### Provided data ###

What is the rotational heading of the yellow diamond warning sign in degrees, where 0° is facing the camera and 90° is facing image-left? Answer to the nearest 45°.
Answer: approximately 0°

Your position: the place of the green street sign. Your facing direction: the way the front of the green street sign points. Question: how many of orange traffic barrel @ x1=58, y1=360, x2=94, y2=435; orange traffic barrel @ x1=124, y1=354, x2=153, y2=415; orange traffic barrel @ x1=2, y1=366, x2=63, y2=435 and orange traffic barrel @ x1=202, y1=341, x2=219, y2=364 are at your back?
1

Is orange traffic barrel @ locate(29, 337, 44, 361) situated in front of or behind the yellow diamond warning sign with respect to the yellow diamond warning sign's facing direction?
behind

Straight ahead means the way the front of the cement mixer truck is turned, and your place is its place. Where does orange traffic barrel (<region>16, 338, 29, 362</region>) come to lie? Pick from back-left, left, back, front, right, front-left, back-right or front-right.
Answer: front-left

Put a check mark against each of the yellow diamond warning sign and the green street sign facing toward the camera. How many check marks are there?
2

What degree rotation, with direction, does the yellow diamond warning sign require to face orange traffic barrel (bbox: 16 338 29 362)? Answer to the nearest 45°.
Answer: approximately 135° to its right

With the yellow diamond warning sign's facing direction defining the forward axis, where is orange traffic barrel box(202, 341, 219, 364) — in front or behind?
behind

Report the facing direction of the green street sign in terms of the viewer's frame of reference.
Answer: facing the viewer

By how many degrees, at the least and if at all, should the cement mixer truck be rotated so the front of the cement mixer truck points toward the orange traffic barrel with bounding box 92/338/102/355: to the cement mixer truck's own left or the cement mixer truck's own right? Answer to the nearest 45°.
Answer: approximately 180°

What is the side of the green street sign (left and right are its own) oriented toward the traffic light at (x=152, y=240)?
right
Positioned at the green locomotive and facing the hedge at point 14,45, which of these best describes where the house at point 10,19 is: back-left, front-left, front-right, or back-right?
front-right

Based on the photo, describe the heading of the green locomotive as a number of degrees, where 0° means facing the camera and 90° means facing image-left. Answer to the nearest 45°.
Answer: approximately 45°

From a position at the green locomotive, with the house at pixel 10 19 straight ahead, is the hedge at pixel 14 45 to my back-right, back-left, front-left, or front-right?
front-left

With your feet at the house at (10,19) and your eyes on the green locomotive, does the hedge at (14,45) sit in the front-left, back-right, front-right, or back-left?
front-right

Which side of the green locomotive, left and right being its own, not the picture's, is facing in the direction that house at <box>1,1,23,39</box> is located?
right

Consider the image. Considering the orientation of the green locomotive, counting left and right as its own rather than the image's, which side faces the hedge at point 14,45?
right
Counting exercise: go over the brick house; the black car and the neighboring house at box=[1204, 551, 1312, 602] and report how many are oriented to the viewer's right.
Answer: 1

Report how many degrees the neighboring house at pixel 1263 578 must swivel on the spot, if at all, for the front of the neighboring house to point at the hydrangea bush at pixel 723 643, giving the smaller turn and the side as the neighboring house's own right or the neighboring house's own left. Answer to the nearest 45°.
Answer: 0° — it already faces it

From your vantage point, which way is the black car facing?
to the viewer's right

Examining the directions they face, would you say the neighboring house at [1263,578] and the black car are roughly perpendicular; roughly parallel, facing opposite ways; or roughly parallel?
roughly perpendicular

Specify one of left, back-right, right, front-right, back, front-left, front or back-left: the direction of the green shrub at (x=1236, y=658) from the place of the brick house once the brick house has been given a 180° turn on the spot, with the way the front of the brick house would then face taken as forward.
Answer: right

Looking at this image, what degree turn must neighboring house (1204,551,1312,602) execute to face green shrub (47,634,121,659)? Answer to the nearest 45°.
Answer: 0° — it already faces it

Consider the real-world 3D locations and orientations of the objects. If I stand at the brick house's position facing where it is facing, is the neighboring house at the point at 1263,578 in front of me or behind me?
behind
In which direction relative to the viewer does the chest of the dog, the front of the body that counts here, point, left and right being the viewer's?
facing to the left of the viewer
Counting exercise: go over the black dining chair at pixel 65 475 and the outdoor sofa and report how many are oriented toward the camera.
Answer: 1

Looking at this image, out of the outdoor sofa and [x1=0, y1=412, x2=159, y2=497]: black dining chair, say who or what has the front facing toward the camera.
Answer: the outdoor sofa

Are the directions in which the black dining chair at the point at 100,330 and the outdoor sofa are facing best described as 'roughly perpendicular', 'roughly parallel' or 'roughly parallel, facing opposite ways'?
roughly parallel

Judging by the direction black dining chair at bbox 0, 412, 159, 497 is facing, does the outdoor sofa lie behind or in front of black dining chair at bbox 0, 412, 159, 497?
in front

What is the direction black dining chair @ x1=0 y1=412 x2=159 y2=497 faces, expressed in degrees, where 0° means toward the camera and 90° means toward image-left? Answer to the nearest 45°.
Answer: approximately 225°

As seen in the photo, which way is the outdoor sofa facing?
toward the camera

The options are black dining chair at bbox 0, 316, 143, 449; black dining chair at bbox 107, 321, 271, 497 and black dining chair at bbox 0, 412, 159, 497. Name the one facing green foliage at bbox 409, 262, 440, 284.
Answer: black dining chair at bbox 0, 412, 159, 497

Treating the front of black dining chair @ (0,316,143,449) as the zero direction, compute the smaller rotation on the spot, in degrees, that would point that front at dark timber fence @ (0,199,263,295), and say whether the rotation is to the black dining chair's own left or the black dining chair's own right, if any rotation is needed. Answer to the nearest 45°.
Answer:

###

▸ **Activity**
Would you please write out the entire listing exactly?

▸ **Final answer**
What is the rotational heading of the yellow diamond warning sign in degrees, where 0° is facing the camera and 90° is facing image-left? Answer to the nearest 45°.
Answer: approximately 0°

Your position: the place of the green street sign. Your facing direction: the way the front of the green street sign points. Question: how many of orange traffic barrel @ x1=58, y1=360, x2=94, y2=435; orange traffic barrel @ x1=124, y1=354, x2=153, y2=415; orange traffic barrel @ x1=2, y1=366, x2=63, y2=435 and orange traffic barrel @ x1=202, y1=341, x2=219, y2=364 are at your back?
1

Is orange traffic barrel @ locate(29, 337, 44, 361) situated in front of or behind the yellow diamond warning sign with respect to the yellow diamond warning sign's facing direction?
behind

Straight ahead means the way the front of the cement mixer truck is turned, and your place is its place. Where does orange traffic barrel (<region>16, 338, 29, 362</region>) come to lie? Pick from back-left, left, back, front, right, front-left, back-right or front-right.
Answer: front-left

Put a check mark against each of the yellow diamond warning sign and the green street sign facing toward the camera. How many check marks are there?
2

What degree rotation, with direction, does the yellow diamond warning sign require to face orange traffic barrel (bbox: 16 338 29 362)? Answer to the nearest 45°.
Answer: approximately 135° to its right

With the yellow diamond warning sign's facing direction defining the forward axis, where is orange traffic barrel box(202, 341, 219, 364) — in front or behind?
behind

Report the facing direction of the green street sign in terms of the viewer's frame of reference.
Answer: facing the viewer

By how many degrees, at the least and if at all, should the cement mixer truck be rotated so the front of the cement mixer truck points toward the orange traffic barrel with bounding box 92/338/102/355: to the cement mixer truck's own left or the cement mixer truck's own right? Answer to the nearest 45°.
Answer: approximately 180°

What is the side of the green street sign (left and right are its own) oriented toward the traffic light at (x=152, y=240)?
right
Positioned at the green locomotive and facing the hedge at point 14,45, which of these best describes where the house at point 10,19 is: back-left, front-left, front-right, or back-right?
front-right

Based on the photo, describe the heading of the green locomotive as a number of degrees, where 0° means facing the camera and 90° means facing image-left. Answer to the nearest 45°.
Answer: approximately 45°

From a position at the green locomotive, with the house at pixel 10 19 straight ahead, is the hedge at pixel 14 45 to my back-right, back-left, front-left, or front-right?
front-left

With your feet at the house at (10,19) and your eyes on the green locomotive, does the hedge at (14,45) sit in the front-left, back-right, front-right, or back-left?
front-right

Which side of the green locomotive, left and right being its own, not the picture's, is facing in the direction that house at <box>1,1,23,39</box> is located?
right

Consider the image. Considering the orientation of the green locomotive, counting left and right as its own rather than the image's, which side faces the hedge at point 14,45?
right
Counting exercise: go over the brick house; the black car and the neighboring house at box=[1204, 551, 1312, 602] and report how many are oriented to the viewer's right.
Answer: 1

Report how many degrees the neighboring house at pixel 1263 578 must swivel on the spot, if at all, for the front of the neighboring house to point at the hydrangea bush at pixel 723 643, giving the smaller turn and the side as the neighboring house's own right or the neighboring house's own left. Answer to the nearest 45°.
Answer: 0° — it already faces it

From your vantage point, which way is the black car facing?
to the viewer's right

Examining the directions they face, would you say the neighboring house at [1263,578] and the black car are roughly perpendicular; roughly parallel, facing opposite ways; or roughly parallel?
roughly perpendicular

Specify one of left, back-right, right, front-right, back, front-left, front or back-left: the direction of the green shrub at (x=1236, y=658) from the place of the brick house once the brick house has been given a 180° turn on the spot, with the way the front of the brick house would then face taken as forward.
Answer: right

Looking at this image, what degree turn must neighboring house (1204,551,1312,602) execute to face green shrub (47,634,121,659)? Answer to the nearest 45°.
Answer: 0° — it already faces it

Consider the real-world 3D locations and orientations of the objects. If I stand at the brick house's position facing where it is facing, is the neighboring house at the point at 1263,578 in front of me or behind me?
behind
In which direction relative to the viewer does the chest of the dog, the front of the body that counts here, point, left and right being the viewer's?
facing to the left of the viewer
Counting exercise: go over the black dining chair at pixel 65 475 and the outdoor sofa and report how many are oriented toward the camera.
Answer: 1

Looking at this image, out of the outdoor sofa and [x1=0, y1=412, x2=159, y2=497]: black dining chair, say who or what has the front facing toward the camera.
Answer: the outdoor sofa

Are the directions in which the black dining chair at the point at 100,330 and the outdoor sofa are facing best described as 'roughly perpendicular', 'roughly parallel' or 'roughly parallel, facing opposite ways'?
roughly parallel

Judging by the direction black dining chair at bbox 0, 412, 159, 497 is facing, does the outdoor sofa lie behind or in front of black dining chair at bbox 0, 412, 159, 497?
in front

What is the direction black dining chair @ x1=0 y1=412 x2=159 y2=497 faces, expressed in degrees, where 0° means toward the camera and 90° means toward image-left? Answer to the nearest 45°.
Answer: approximately 225°

As seen in the photo, which way is the outdoor sofa facing?
toward the camera

The options are black dining chair at bbox 0, 316, 143, 449; black dining chair at bbox 107, 321, 271, 497 and black dining chair at bbox 0, 412, 159, 497. Name the one facing green foliage at bbox 409, 262, 440, 284.
Answer: black dining chair at bbox 0, 412, 159, 497

Treating the front of black dining chair @ (0,316,143,449) as the zero direction, compute the smaller rotation on the spot, in degrees, that would point that front at dark timber fence @ (0,199,263,295), and say whether the rotation is to the black dining chair's own left or the black dining chair's own right, if any rotation is needed. Answer to the nearest 45°.
Answer:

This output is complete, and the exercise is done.